Вера еще рассказывала, как она собирает травы, как сушит их, как готовит сборы для сельчан. Заметив, что у меня постепенно слипаются глаза, она быстро постелила мне на кровати отца, которого ждала весь вечер. А папаня отправился еще утром на соседний хутор, это рядом — километров десять, двоюродный
… Мне сильно давили на ноги. Открыл глаза и увидел: Вера забралась на мою кровать, забилась в угол, подальше от странного явления в противоположном конце комнаты.
«Пожар?» — мелькнула острая мысль. Да нет, не пожар. Приглядевшись, понял, что это больше походило на гирлянду маленьких лампочек, на колонию светлячков, устроивших сбор.
— Что это? — шепотом спросил я, потому что говорить громко казалось кощунственным, словно голос мог разрушить это нагромождение огоньков.
— Это зацвел тысячелетник, — также тихо, но совершенно спокойно ответила Вера. — С детства была уверена, что мне доведется это увидеть. Предчувствие не обмануло. Нам необычайно повезло. Ведь тысячелетник — старший брат алоэ, он цветет раз в десять веков… Есть и предание: кто съест кисть этих желтых цветочков, напоминающих маленькие трубочки, тот обретет совершенно необыкновенные для человека качества…
— Так, цветы уже налились в полную силу, — девушка вскочила с кровати. — Ну что же ты? — Вера как-то совершенно органично перешла со мной на «ты».

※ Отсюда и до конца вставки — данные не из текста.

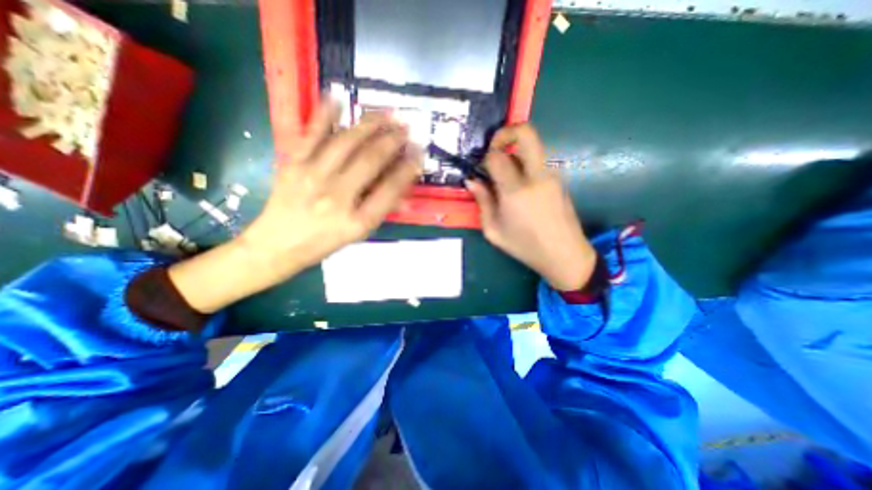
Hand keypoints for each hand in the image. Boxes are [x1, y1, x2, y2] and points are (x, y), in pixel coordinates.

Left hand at [169, 100, 422, 312]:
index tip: (419, 153)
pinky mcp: (292, 165)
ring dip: (369, 125)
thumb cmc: (324, 243)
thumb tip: (405, 196)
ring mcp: (313, 177)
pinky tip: (337, 98)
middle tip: (406, 127)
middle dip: (393, 140)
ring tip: (385, 114)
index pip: (391, 188)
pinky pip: (311, 134)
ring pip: (346, 142)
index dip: (408, 168)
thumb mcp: (359, 234)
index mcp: (358, 220)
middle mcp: (338, 197)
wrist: (278, 244)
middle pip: (371, 160)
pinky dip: (324, 114)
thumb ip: (381, 211)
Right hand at [467, 125, 596, 290]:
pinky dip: (525, 166)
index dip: (486, 157)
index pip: (497, 156)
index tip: (481, 168)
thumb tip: (472, 181)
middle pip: (526, 133)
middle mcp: (536, 176)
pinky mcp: (559, 179)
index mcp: (516, 191)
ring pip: (532, 148)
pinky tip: (520, 189)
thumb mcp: (494, 230)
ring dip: (515, 153)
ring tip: (505, 177)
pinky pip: (538, 163)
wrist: (565, 254)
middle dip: (506, 132)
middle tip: (494, 148)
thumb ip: (482, 202)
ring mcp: (551, 175)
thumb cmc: (525, 246)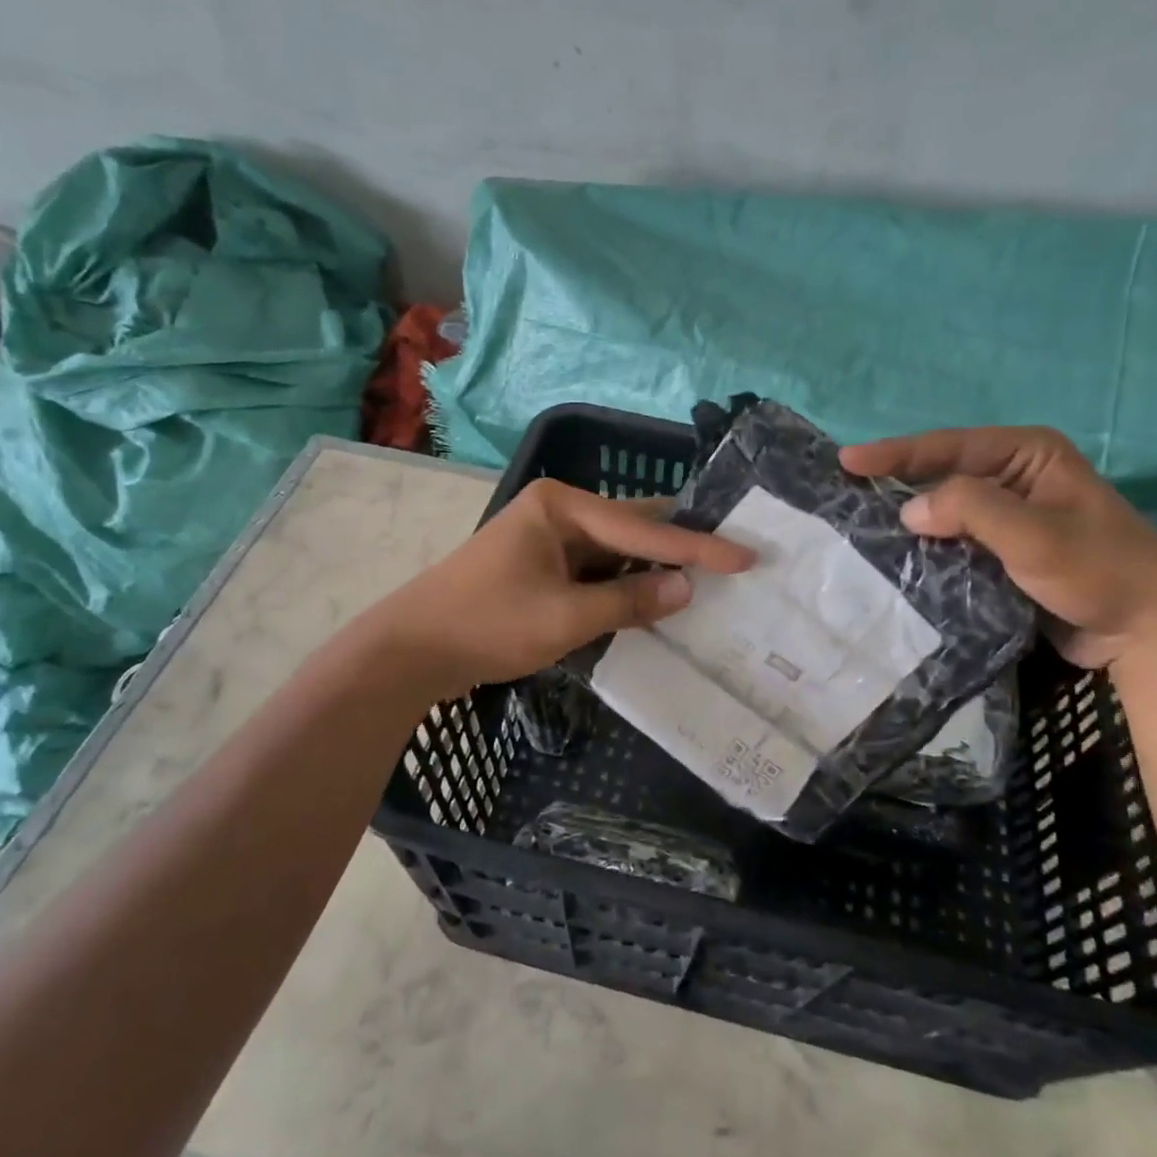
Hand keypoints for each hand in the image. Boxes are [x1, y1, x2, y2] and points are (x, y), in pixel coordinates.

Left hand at [367, 479, 753, 698]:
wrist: (410, 650)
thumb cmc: (487, 625)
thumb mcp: (566, 617)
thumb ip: (629, 600)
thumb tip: (687, 588)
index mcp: (561, 506)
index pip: (643, 527)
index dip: (697, 547)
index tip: (746, 556)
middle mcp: (557, 511)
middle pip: (631, 527)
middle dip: (679, 545)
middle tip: (733, 554)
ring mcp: (546, 538)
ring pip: (615, 550)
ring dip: (652, 567)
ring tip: (707, 577)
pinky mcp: (540, 567)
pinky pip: (595, 570)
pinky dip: (624, 585)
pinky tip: (655, 597)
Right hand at [841, 427, 1156, 669]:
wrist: (1147, 630)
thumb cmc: (1099, 569)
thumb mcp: (1034, 533)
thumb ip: (971, 510)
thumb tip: (908, 509)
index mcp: (1027, 454)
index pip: (949, 447)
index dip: (895, 453)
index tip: (846, 461)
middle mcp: (1015, 477)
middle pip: (942, 474)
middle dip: (896, 483)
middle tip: (844, 492)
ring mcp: (1010, 516)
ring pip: (945, 509)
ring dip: (909, 518)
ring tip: (857, 523)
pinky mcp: (1004, 551)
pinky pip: (955, 540)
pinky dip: (927, 546)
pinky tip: (896, 555)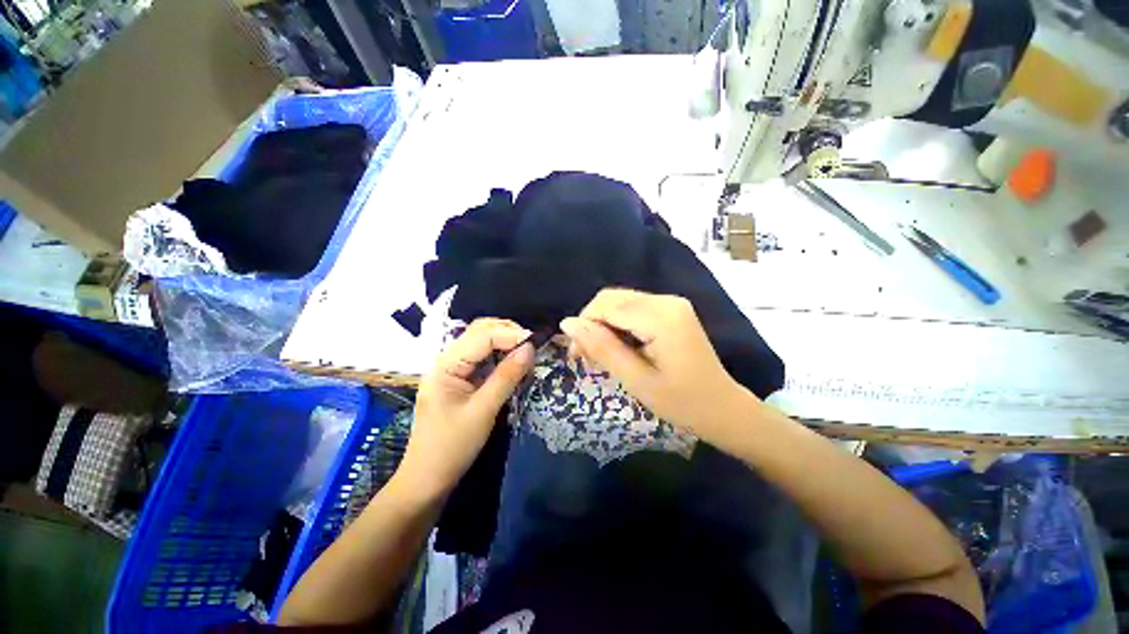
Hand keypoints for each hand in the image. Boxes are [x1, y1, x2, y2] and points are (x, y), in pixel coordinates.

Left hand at [398, 319, 534, 498]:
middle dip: (507, 332)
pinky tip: (514, 362)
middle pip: (479, 332)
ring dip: (505, 342)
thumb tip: (530, 348)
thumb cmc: (452, 446)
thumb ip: (507, 376)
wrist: (427, 480)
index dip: (510, 335)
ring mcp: (453, 369)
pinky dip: (500, 356)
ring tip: (527, 351)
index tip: (536, 342)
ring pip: (482, 343)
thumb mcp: (483, 410)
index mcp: (446, 364)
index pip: (482, 336)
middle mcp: (447, 360)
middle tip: (532, 344)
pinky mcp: (460, 380)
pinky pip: (483, 359)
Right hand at [560, 289, 747, 441]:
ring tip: (600, 353)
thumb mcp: (636, 380)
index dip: (584, 325)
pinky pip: (633, 308)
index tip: (576, 355)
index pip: (606, 306)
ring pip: (620, 302)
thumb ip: (602, 348)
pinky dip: (618, 324)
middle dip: (592, 323)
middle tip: (585, 356)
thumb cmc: (682, 403)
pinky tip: (618, 346)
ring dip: (603, 324)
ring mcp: (671, 303)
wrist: (723, 409)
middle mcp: (666, 300)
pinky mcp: (671, 310)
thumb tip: (567, 323)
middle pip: (612, 298)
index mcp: (661, 317)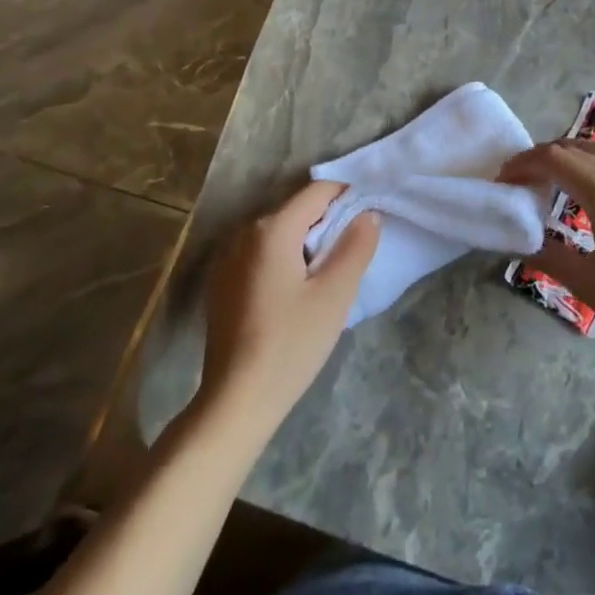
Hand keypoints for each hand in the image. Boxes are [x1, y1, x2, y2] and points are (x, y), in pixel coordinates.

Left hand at [199, 181, 379, 429]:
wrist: (235, 402)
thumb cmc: (290, 344)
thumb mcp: (335, 294)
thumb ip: (356, 246)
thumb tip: (368, 213)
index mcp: (272, 229)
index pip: (317, 191)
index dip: (348, 194)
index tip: (372, 212)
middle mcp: (244, 233)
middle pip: (297, 209)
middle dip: (329, 219)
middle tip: (356, 246)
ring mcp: (227, 258)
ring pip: (279, 232)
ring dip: (307, 240)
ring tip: (331, 269)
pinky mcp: (222, 283)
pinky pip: (262, 253)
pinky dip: (285, 257)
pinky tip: (298, 290)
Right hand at [500, 139, 594, 363]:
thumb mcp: (588, 284)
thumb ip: (550, 257)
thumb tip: (519, 241)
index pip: (555, 159)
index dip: (524, 164)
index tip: (501, 181)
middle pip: (575, 146)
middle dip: (542, 155)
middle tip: (518, 179)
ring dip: (568, 155)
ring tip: (546, 180)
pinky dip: (588, 166)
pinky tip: (581, 196)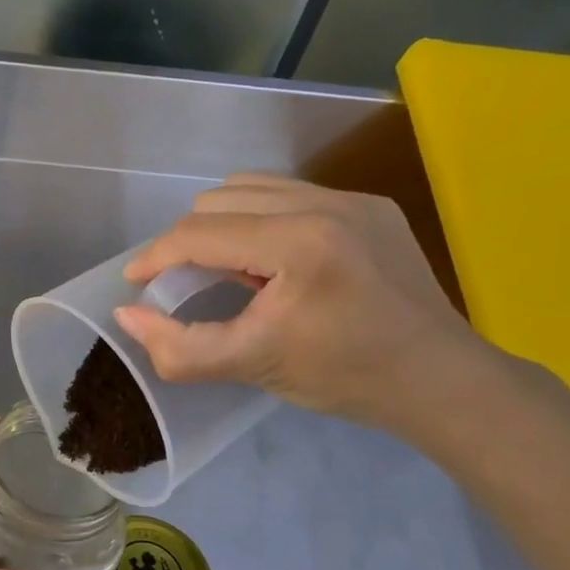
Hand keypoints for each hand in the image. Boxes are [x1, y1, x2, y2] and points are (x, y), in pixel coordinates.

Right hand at [114, 174, 492, 434]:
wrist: (442, 381)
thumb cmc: (345, 377)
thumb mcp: (252, 366)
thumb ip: (180, 347)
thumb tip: (127, 314)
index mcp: (298, 243)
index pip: (199, 233)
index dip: (156, 257)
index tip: (136, 282)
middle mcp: (324, 204)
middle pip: (217, 201)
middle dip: (188, 241)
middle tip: (187, 283)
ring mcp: (352, 198)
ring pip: (250, 188)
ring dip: (221, 223)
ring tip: (228, 267)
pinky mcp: (370, 204)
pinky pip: (289, 194)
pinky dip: (260, 219)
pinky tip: (272, 260)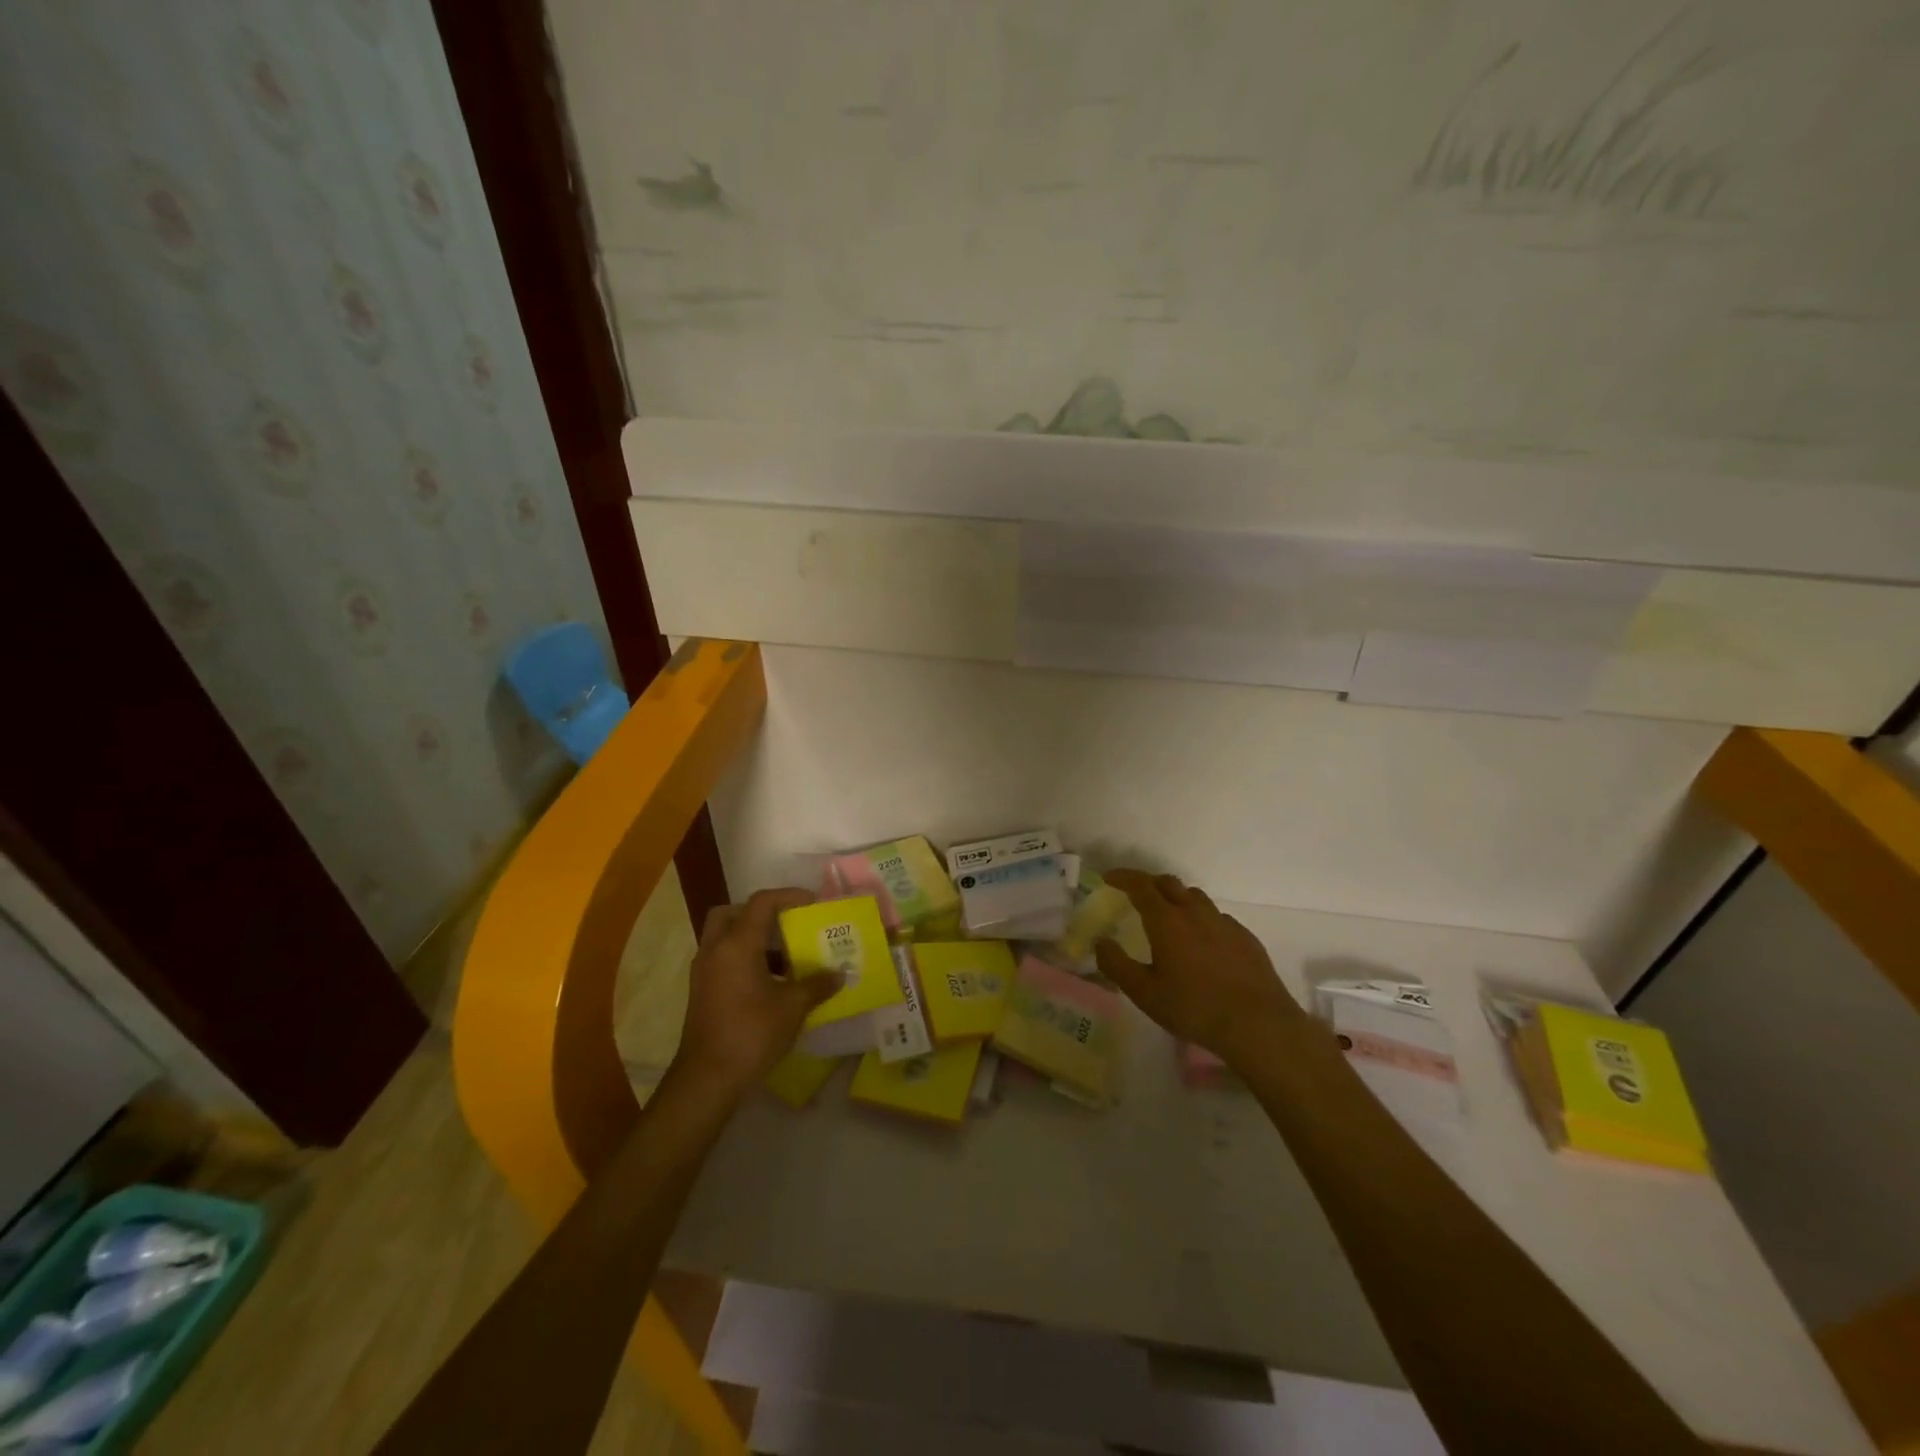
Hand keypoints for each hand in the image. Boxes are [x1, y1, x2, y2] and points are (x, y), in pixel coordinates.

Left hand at [674, 888, 840, 1099]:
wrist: (707, 1079)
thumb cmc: (751, 1034)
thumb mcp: (792, 1007)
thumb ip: (816, 985)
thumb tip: (839, 974)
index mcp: (737, 944)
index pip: (762, 902)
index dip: (789, 896)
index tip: (812, 902)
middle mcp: (716, 950)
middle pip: (732, 913)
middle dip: (759, 913)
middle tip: (785, 924)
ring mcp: (704, 972)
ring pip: (724, 937)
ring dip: (752, 938)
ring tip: (785, 957)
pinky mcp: (702, 992)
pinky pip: (723, 959)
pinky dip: (744, 959)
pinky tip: (769, 983)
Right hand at [1095, 870, 1303, 1068]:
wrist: (1259, 1024)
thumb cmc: (1194, 1008)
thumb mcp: (1145, 993)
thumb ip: (1116, 965)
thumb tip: (1100, 942)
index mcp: (1167, 921)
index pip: (1141, 885)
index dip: (1123, 877)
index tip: (1109, 877)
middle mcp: (1195, 912)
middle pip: (1169, 883)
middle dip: (1148, 883)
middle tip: (1135, 895)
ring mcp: (1224, 922)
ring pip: (1195, 897)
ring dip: (1176, 898)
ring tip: (1168, 916)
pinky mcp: (1245, 937)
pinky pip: (1217, 917)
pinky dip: (1201, 919)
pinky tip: (1202, 942)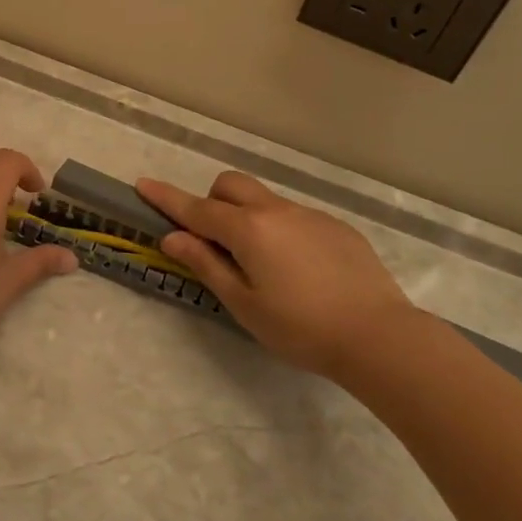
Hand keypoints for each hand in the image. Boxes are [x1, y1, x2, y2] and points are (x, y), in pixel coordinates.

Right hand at [136, 171, 415, 378]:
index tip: (142, 184)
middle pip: (231, 186)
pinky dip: (280, 230)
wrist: (379, 336)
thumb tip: (173, 237)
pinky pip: (294, 216)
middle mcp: (276, 211)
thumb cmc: (300, 327)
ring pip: (264, 200)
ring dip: (247, 216)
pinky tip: (300, 271)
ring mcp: (310, 215)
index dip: (166, 197)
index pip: (196, 207)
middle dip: (211, 201)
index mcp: (248, 229)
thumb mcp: (244, 304)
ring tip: (261, 264)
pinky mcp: (336, 227)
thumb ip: (206, 265)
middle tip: (213, 241)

— Бред какой-то, — непроизвольно вырвалось у меня.
— Ну что же ты, Слон? — еще раз, совсем жалобно, просяще проговорила Вера. — Да ты действительно просто толстокожий! Давай руку, быстрее, быст…
Все смолкло. И свечение пропало. Точно, бред, порождение моей непонятной болезни.
Я встал, чиркнул спичкой. Слабый огонек с трудом разогнал тьму. Никаких цветов, естественно… Правда, у горшка с засохшим алоэ в углу отсвечивал какой-то налет, но это мог быть и рассыпавшийся табачный пепел, и обычная бытовая пыль. Хотя… на ней еще виднелись небольшие следы босых ног… но и эти следы постепенно покрывались налетом, и через несколько секунд их уже нельзя было различить.
Чертовщина какая-то! Чего только в кошмарном сне не привидится. Болезнь выходит, точно.
«Вера, наверное, давно спит, — подумал я. — Ладно, завтра с ней еще успеем наговориться… Интересно, кстати, а что ей снилось?»
Я ощупью нашел свою кровать, лег и накрылся одеялом с головой.
Меня разбудил автомобильный гудок — приехали мои друзья. Одеться было делом минуты. Вышел во двор, но девушки нигде не увидел. Зато дождь хлестал вовсю, и мои друзья даже не вылезли из «Нивы».
Валерка сквозь приоткрытое окно прокричал, чтобы я собирался поскорее, иначе дорога через поле окончательно размокнет и нам тогда до холодов отсюда не выбраться. Я кивнул и пошел в дом за рюкзаком.
Несколько минут просидел за столом, пытаясь сообразить: что это? сон? или было? Нет, наверняка просто бред от очередного приступа моей непонятной болезни. Дом выглядел внутри явно нежилым: пыльный пол, усеянный отпечатками моих башмаков, пустая полка на стене, прокопченный, давно не чищенный потолок. Даже в керосиновой лампе на непонятно когда мытом столе не было признаков горючего. А алоэ стоял весь поникший в углу, видно, его сто лет никто не поливал.